Interactive orchestration readiness shadow session
Use this when the user wants to keep reviewing decisions in the current chat while a separate Hermes session performs read-only orchestration readiness inspection.
- Write the handoff prompt to a durable repo path, for example:
docs/plans/machine-prompts/<date>/execution/orchestration-readiness-interactive-handoff.md
- Start a named tmux session in the repo root:
SESSION=orch-readiness-$(date +%Y%m%d)
PROMPT=/mnt/local-analysis/workspace-hub/docs/plans/machine-prompts/$(date +%F)/execution/orchestration-readiness-interactive-handoff.md
LOG=/mnt/local-analysis/workspace-hub/docs/plans/machine-prompts/$(date +%F)/execution/orchestration-readiness-interactive-session.log
tmux new-session -d -s "$SESSION" -c /mnt/local-analysis/workspace-hub \
"bash -lc 'hermes --pass-session-id 2>&1 | tee -a $LOG'"
- Wait for the Hermes prompt before pasting the handoff; if pasted too early, it can be interpreted by the shell/tmux before Hermes is ready. Verify with
tmux capture-pane.
- Paste and submit the prompt:
tmux load-buffer -b orch_prompt "$PROMPT"
tmux paste-buffer -t "$SESSION" -b orch_prompt
tmux send-keys -t "$SESSION" Enter
- Report the tmux session name, prompt path, log path, and attach command to the user. Keep the current chat as the interactive decision/review surface.
Bounded lane-keeper cron until provider reset
When the user asks to keep work lanes going until a reset/expiry time, update or create a Hermes cron job rather than launching uncontrolled duplicate agents.
Recommended guardrails for the cron prompt:
- State the exact stop time with timezone and tell the job to stop launching after that timestamp.
- Monitor known lanes first: OS processes, tmux sessions, worktree status, remote branches, issue labels/comments, and logs/reports.
- Classify lanes as
RUNNING, READY_FOR_REVIEW, STALLED_NO_OUTPUT, or BLOCKED.
- Do not merge, close issues, force-push, hard reset/clean primary checkout, or remove
status:working autonomously.
- Only restart a lane when it has no live process, no ahead commit/evidence, and no duplicate active branch; restrict restarts to explicitly named stalled lanes unless the prompt has a safe shortlist rule.
- For ready branches, run only lightweight read-only validation and leave final merge/closure to the interactive review session.
- Keep
ace-linux-1 as control plane and avoid ace-linux-2 GitHub mutations unless fresh auth/readiness proves safe.
- Include a final table per tick: issue, PID/session, worktree, branch, HEAD, classification, action taken, and next human action.
Use cronjob(action='update') to retarget an existing burn/controller job when one already exists, instead of creating overlapping cron jobs. Set enabled_toolsets narrowly (usually terminal,file) and a repeat count that covers the reset window with a small buffer.
Pitfalls
- Treating a stale quota script as more authoritative than user-visible expiring-credit evidence.

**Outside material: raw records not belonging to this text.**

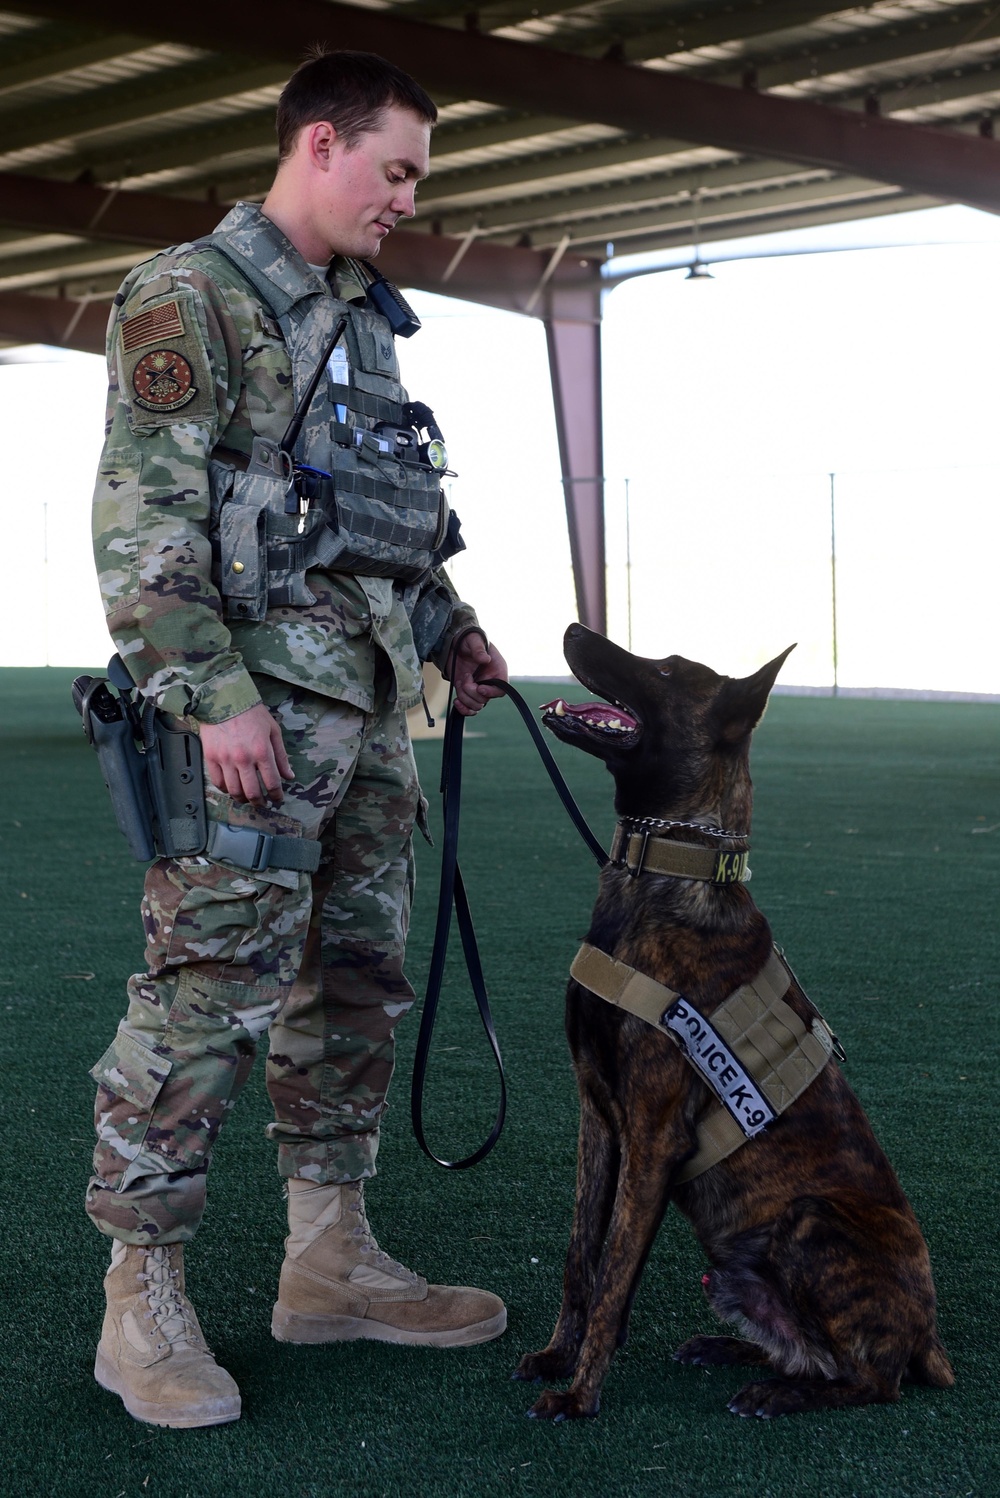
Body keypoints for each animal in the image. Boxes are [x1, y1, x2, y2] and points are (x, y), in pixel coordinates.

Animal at [514, 626, 952, 1420]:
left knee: (874, 1379)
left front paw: (581, 1394)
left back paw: (778, 1393)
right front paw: (561, 1355)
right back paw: (735, 1352)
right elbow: (580, 1258)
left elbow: (614, 1268)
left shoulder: (652, 1134)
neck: (661, 876)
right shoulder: (597, 1117)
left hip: (809, 1219)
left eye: (663, 671)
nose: (573, 630)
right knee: (809, 1350)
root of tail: (930, 1335)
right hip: (735, 1270)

- Dispatching implementation for issues that are not
status:plan-approved.
- Letting
ace-linux-2 become an untracked peer control plane instead of a worker/overflow node.
- Routing by provider only and ignoring workstation readiness or git contention.
- Assuming a clean child repo means the workspace-hub root is clean enough for root-level work.
- Assuming installed engineering software is usable without a headless/tool-specific smoke test.
- Routing Codex/Claude/Gemini work to a workstation where the provider CLI is missing or unauthenticated.
- Mass-applying labels from heuristics without manual inspection.
- Losing reconciliation evidence because no dispatch ledger was written.
Related skill overlap note
This skill intentionally overlaps with agent-usage-optimizer for provider quota routing, but adds the workstation/control-plane layer. Future consolidation could merge this workstation section into agent-usage-optimizer if external skill write access is available.